Bahasa Cirebon yang selama ini menjadi salah satu mata pelajaran bahasa daerah yang diajarkan sebagai muatan lokal di Cirebon dan sekitarnya terancam kelangsungannya oleh rencana pemerintah menghapus muatan lokal dari kurikulum pendidikan nasional.

Demikian diungkapkan budayawan dan sejarawan Cirebon TD Sudjana di Kota Cirebon, Jawa Barat (Jabar), hari Rabu (21/5).
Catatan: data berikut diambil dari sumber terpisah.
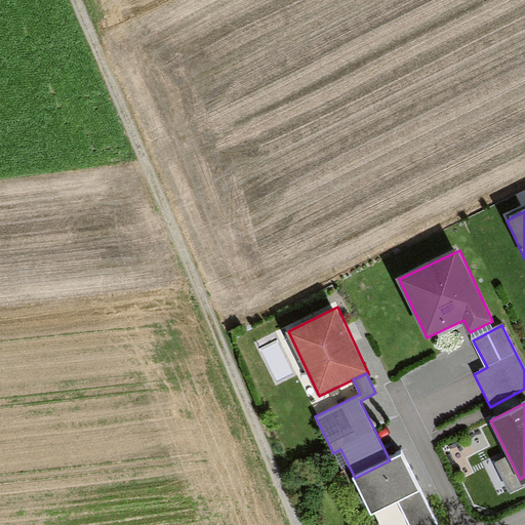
[(390,460),(355,478),(373,516),(399,502),(409,524),(437,524),(402,454),(390,460)]
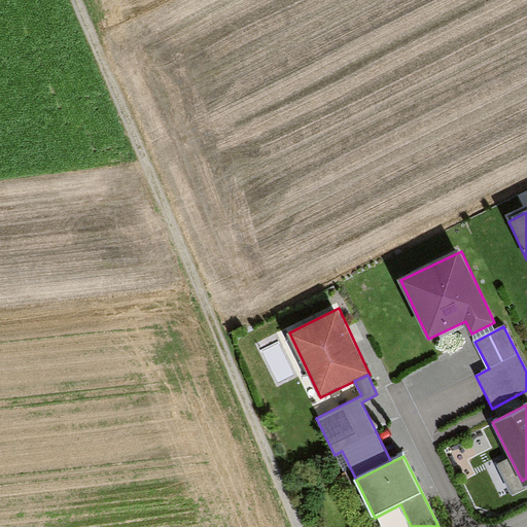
All buildings are outlined.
TD Sudjana adalah penyusun Kamus Bahasa Cirebon dan termasuk salah satu tokoh yang memperjuangkan bahasa Cirebon menjadi bagian muatan lokal dalam kurikulum pendidikan dasar dan menengah 12 tahun silam.

Kekhawatiran tokoh yang akrab dipanggil Pak Djana itu didasari pada kenyataan bahwa selama ini perhatian pemerintah terhadap muatan lokal, terutama bahasa daerah, sangat rendah. “Di zaman sentralisasi dulu, pemerintah seolah tidak peduli pada pelajaran bahasa daerah sebagai muatan lokal, apalagi sekarang mau dihapus sama sekali dari kebijakan kurikulum nasional,” katanya.

Sudjana juga meragukan, apabila penentuan muatan lokal diserahkan ke pemerintah kabupaten/kota masing-masing, pengajaran dan pembelajaran bahasa daerah akan lebih baik dari masa lalu. “Jangan-jangan malah lebih tidak peduli,” ujarnya prihatin.

Ia mencontohkan pada saat awal perjuangan memasukkan bahasa Cirebon menjadi mata pelajaran yang diajarkan di daerah-daerah pemakai bahasa itu, yaitu di Kota/Kabupaten Cirebon dan Kabupaten Indramayu, 12 tahun lalu. Pada waktu itu, pemerintah pusat memberi kewenangan kepada masing-masing pemerintah daerah menentukan muatan lokal bahasa daerah masing-masing. “Pada awal penyusunan materi pelajaran bahasa Cirebon, ada tim yang beranggotakan orang- orang dari seluruh Wilayah III Cirebon. Tetapi, setelah pemerintah memutuskan bahasa Cirebon menjadi muatan lokal, tim itu justru pecah dan sibuk mengurusi daerah masing-masing,” kata Pak Djana.

Sudjana mengharapkan agar pemerintah daerah terutama Pemkot Cirebon, Pemkab Cirebon, dan Pemkab Indramayu tidak menghapus bahasa Cirebon dari muatan lokal pendidikan dasar dan menengah di daerah masing-masing. “Jika tidak, saya khawatir bahasa Cirebon tidak lagi dipelajari orang dan lama-lama tidak diakui sebagai salah satu bahasa daerah resmi,” tuturnya.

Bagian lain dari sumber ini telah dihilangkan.